§ **MATERIAL FOR THE TASK**:
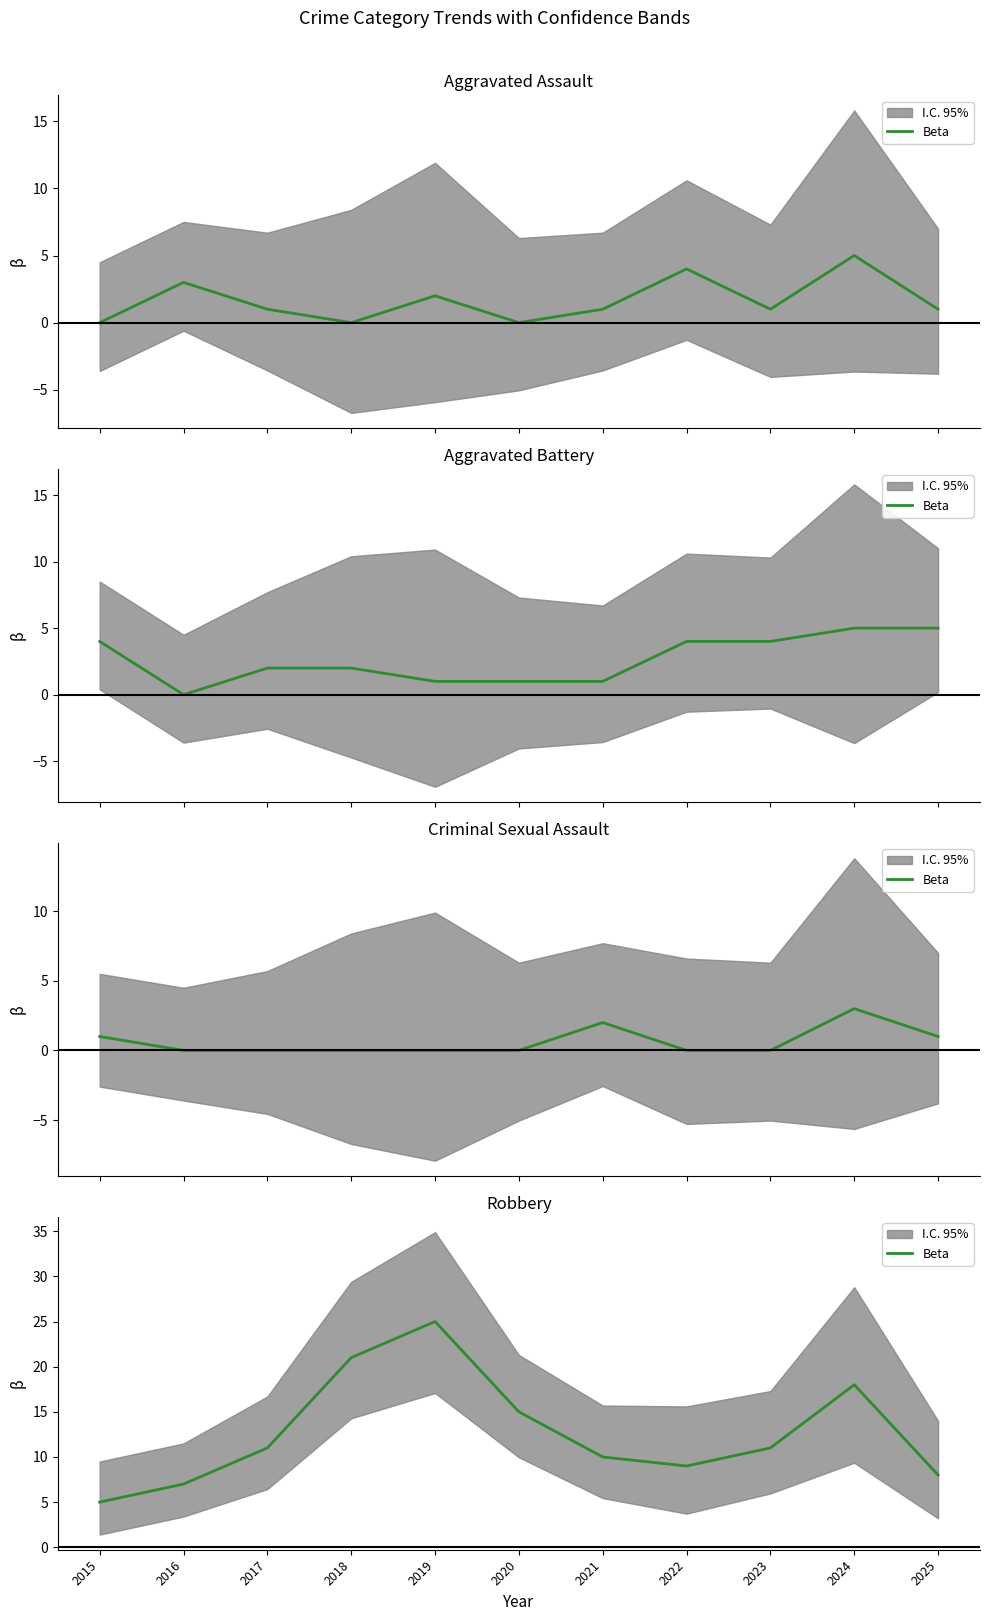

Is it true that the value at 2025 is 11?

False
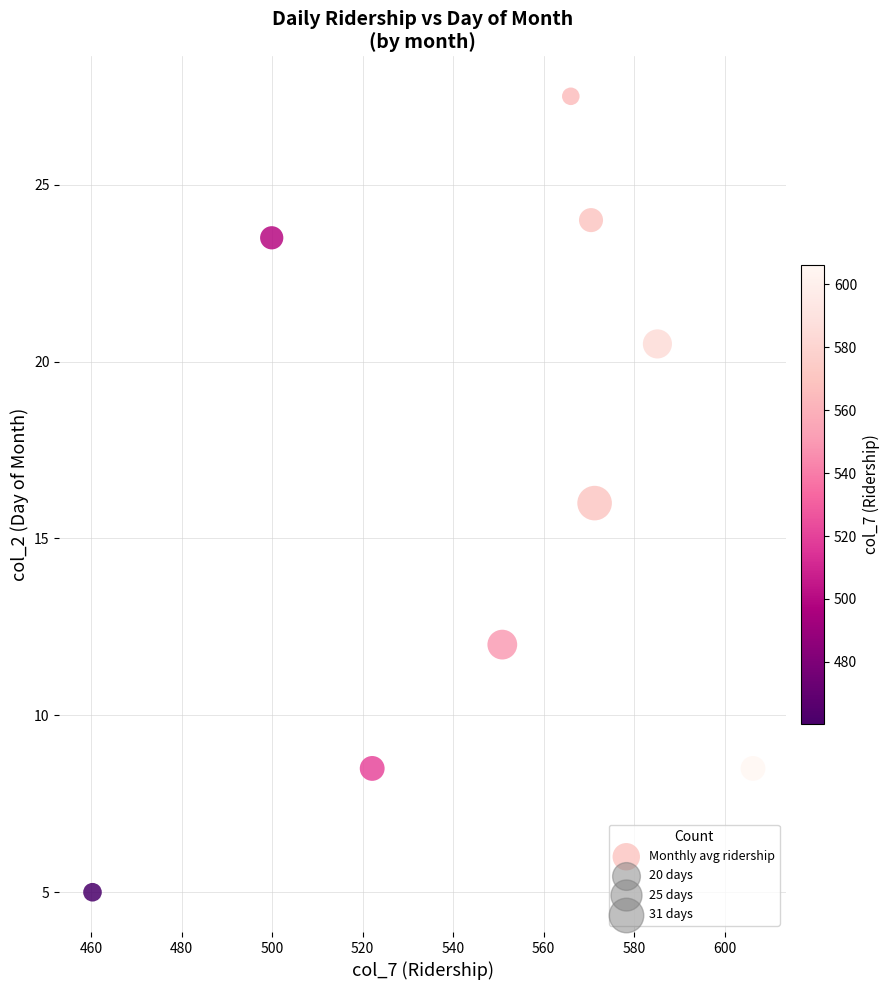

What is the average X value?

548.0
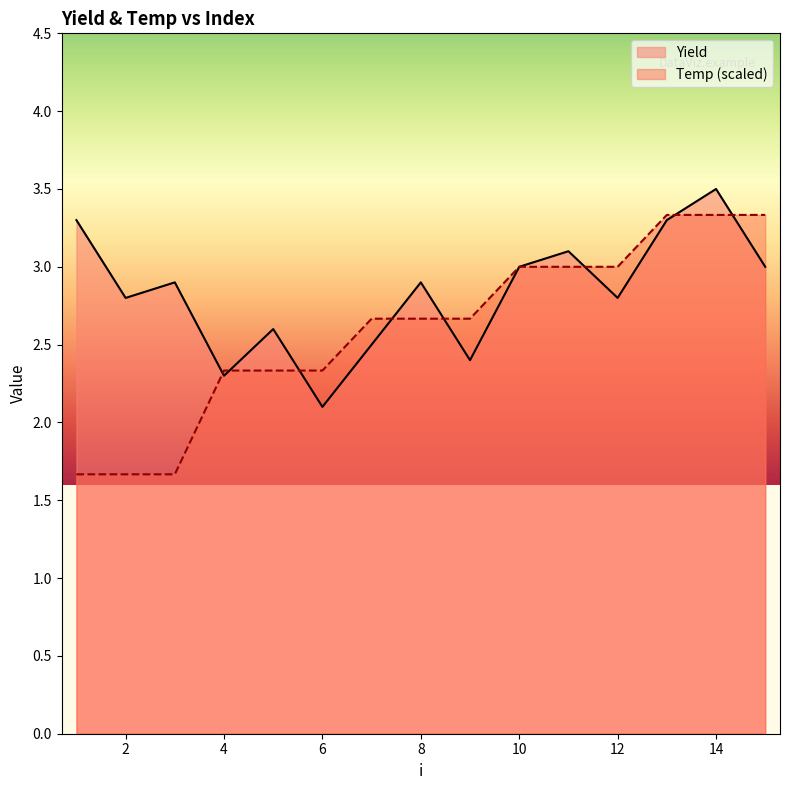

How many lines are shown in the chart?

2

==

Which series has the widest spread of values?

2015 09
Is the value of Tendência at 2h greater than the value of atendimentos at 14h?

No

--

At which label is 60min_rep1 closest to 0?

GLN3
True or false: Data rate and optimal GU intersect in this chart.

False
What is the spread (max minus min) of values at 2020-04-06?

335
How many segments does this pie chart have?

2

§ **INSTRUCTIONS TO FOLLOW**:
From the listing above, extract every line that contains the word "values". Case counts.

§ **ANSWER TO THE PROBLEM**:
Which series has the widest spread of values?
What is the spread (max minus min) of values at 2020-04-06?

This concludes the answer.